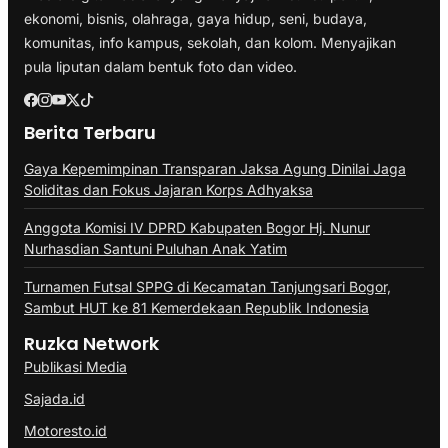
ekonomi, bisnis, olahraga, gaya hidup, seni, budaya,
komunitas, info kampus, sekolah, dan kolom. Menyajikan
pula liputan dalam bentuk foto dan video.
Berita Terbaru
Gaya Kepemimpinan Transparan Jaksa Agung Dinilai Jaga
Soliditas dan Fokus Jajaran Korps Adhyaksa
Anggota Komisi IV DPRD Kabupaten Bogor Hj. Nunur
Nurhasdian Santuni Puluhan Anak Yatim
Turnamen Futsal SPPG di Kecamatan Tanjungsari Bogor,
Sambut HUT ke 81 Kemerdekaan Republik Indonesia
Ruzka Network
Publikasi Media
Sajada.id
Motoresto.id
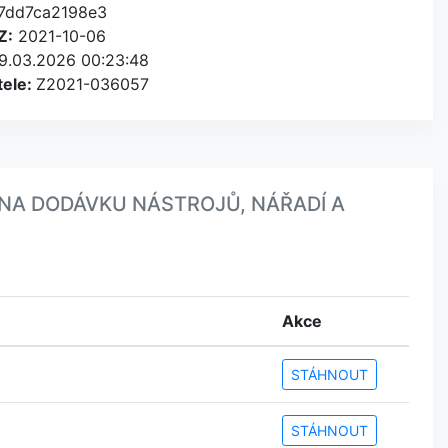
-7dd7ca2198e3
Z:
2021-10-06
9.03.2026 00:23:48
tele:
Z2021-036057
NÍ NA DODÁVKU NÁSTROJŮ, NÁŘADÍ A
Akce
STÁHNOUT
STÁHNOUT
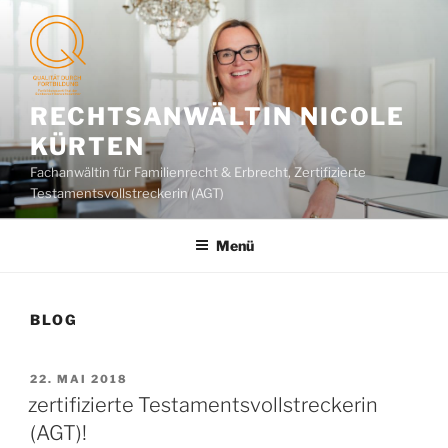
Zum
Inhalt
springen
RECHTSANWÄLTIN NICOLE
KÜRTEN
Fachanwältin für Familienrecht & Erbrecht, Zertifizierte
Testamentsvollstreckerin (AGT)
Menü
BLOG
VERÖFFENTLICHT
22. MAI 2018
AM
zertifizierte Testamentsvollstreckerin
(AGT)!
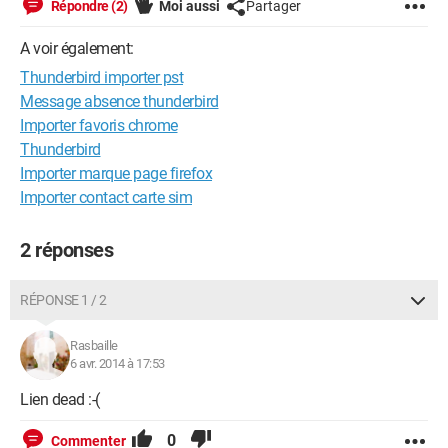
Répondre (2)
Moi aussi
Partager
A voir également:
Thunderbird importer pst
Message absence thunderbird
Importer favoris chrome
Thunderbird
Importer marque page firefox
Importer contact carte sim
2 réponses
RÉPONSE 1 / 2
Rasbaille
6 avr. 2014 à 17:53
Lien dead :-(
0
Commenter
————
§ **YOUR TASK**
A verbatim copy of the records is needed, with all images omitted.

§ **PROBLEM SOLUTION**
ekonomi, bisnis, olahraga, gaya hidup, seni, budaya,
komunitas, info kampus, sekolah, dan kolom. Menyajikan
pula liputan dalam bentuk foto dan video.
Berita Terbaru
Gaya Kepemimpinan Transparan Jaksa Agung Dinilai Jaga
Soliditas dan Fokus Jajaran Korps Adhyaksa
Anggota Komisi IV DPRD Kabupaten Bogor Hj. Nunur
Nurhasdian Santuni Puluhan Anak Yatim
Turnamen Futsal SPPG di Kecamatan Tanjungsari Bogor,
Sambut HUT ke 81 Kemerdekaan Republik Indonesia
Ruzka Network
Publikasi Media
Sajada.id
Motoresto.id
-7dd7ca2198e3
Z:
2021-10-06
9.03.2026 00:23:48
tele:
Z2021-036057
NÍ NA DODÁVKU NÁSTROJŮ, NÁŘADÍ A
Akce
STÁHNOUT
STÁHNOUT
Zum
Inhalt
springen
RECHTSANWÄLTIN NICOLE
KÜRTEN
Fachanwältin für Familienrecht & Erbrecht, Zertifizierte
Testamentsvollstreckerin (AGT)
Menü
BLOG
VERÖFFENTLICHT
22. MAI 2018
AM
zertifizierte Testamentsvollstreckerin
(AGT)!
Répondre (2)
Moi aussi
Partager
A voir également:
Thunderbird importer pst
Message absence thunderbird
Importer favoris chrome
Thunderbird
Importer marque page firefox
Importer contact carte sim
2 réponses
RÉPONSE 1 / 2
Rasbaille
6 avr. 2014 à 17:53
Lien dead :-(
0
Commenter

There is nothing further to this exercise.